Look through the material below. Copy every line with the string "three" in it.
SUPPLIED ENTRIES Block Start
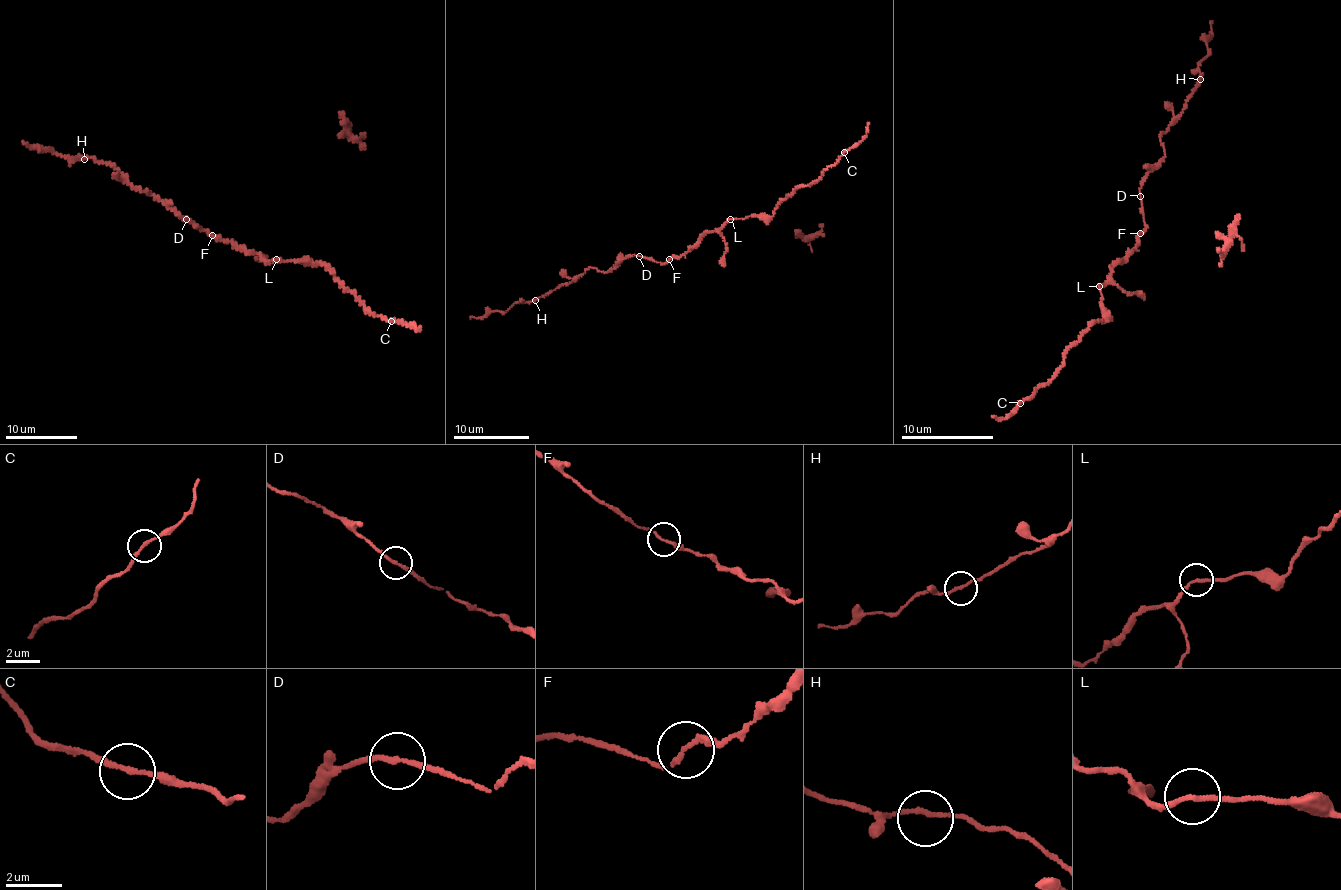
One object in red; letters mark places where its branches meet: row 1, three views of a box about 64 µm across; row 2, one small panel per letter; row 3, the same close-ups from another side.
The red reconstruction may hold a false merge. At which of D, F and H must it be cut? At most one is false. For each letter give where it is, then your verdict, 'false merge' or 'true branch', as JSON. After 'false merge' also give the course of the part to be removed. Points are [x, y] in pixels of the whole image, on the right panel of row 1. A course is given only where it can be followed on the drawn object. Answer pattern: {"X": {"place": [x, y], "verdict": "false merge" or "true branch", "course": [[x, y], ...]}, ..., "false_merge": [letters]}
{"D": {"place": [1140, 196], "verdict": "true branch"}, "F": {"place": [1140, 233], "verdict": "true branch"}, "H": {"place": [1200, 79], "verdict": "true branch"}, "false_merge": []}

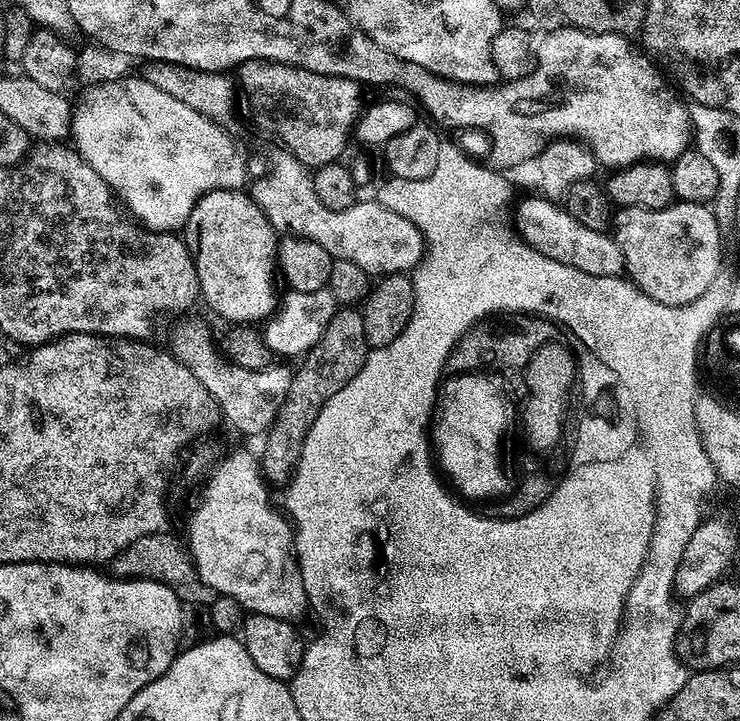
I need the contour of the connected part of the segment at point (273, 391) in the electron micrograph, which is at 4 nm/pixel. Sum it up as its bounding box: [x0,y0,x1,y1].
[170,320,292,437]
SUPPLIED ENTRIES Block End
SUPPLIED ENTRIES Block Start
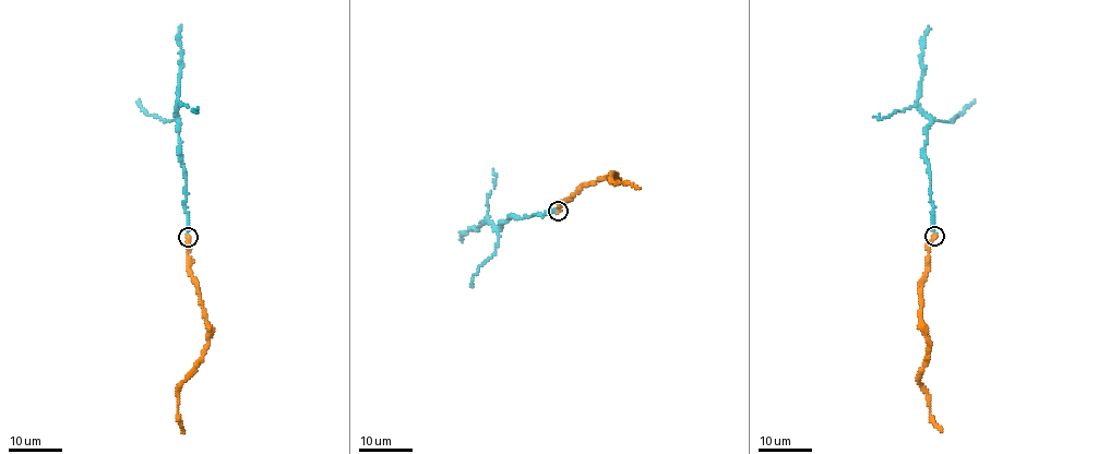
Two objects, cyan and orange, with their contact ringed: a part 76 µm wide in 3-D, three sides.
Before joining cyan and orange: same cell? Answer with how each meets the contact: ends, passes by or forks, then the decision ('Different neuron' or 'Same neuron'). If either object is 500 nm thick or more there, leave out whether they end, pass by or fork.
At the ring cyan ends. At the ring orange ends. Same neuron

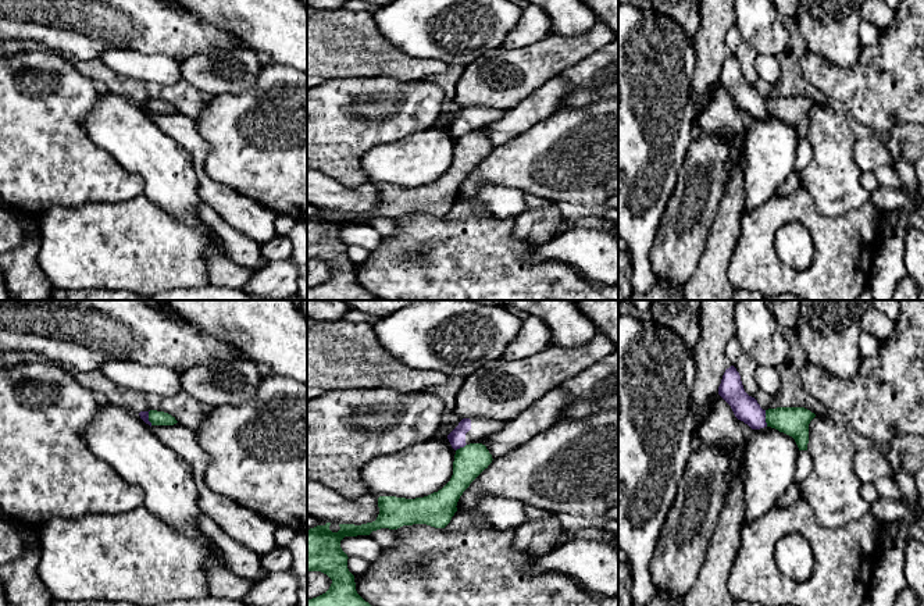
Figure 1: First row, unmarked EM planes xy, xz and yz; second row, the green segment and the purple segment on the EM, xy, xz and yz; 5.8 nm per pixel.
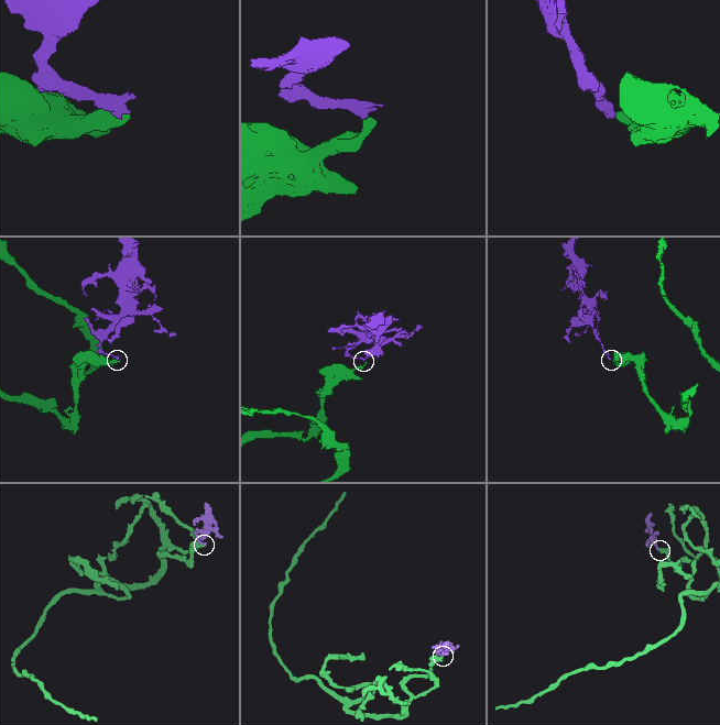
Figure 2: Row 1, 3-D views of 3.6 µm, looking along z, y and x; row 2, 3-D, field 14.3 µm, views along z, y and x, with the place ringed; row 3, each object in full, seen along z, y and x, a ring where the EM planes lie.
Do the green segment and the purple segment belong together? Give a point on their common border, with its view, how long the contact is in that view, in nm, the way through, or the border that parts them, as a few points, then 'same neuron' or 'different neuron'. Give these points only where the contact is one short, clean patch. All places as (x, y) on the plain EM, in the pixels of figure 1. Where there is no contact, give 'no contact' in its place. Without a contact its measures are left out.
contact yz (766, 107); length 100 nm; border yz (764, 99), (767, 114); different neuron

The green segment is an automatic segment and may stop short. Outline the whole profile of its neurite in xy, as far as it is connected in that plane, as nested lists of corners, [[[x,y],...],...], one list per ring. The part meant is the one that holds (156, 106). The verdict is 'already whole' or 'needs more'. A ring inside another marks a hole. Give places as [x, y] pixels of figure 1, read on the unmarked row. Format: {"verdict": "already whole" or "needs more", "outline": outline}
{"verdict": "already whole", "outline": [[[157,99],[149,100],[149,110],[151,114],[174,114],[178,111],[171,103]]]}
SUPPLIED ENTRIES Block End
▶ **THE ANSWER**
One object in red; letters mark places where its branches meet: row 1, three views of a box about 64 µm across; row 2, one small panel per letter; row 3, the same close-ups from another side.
Two objects, cyan and orange, with their contact ringed: a part 76 µm wide in 3-D, three sides.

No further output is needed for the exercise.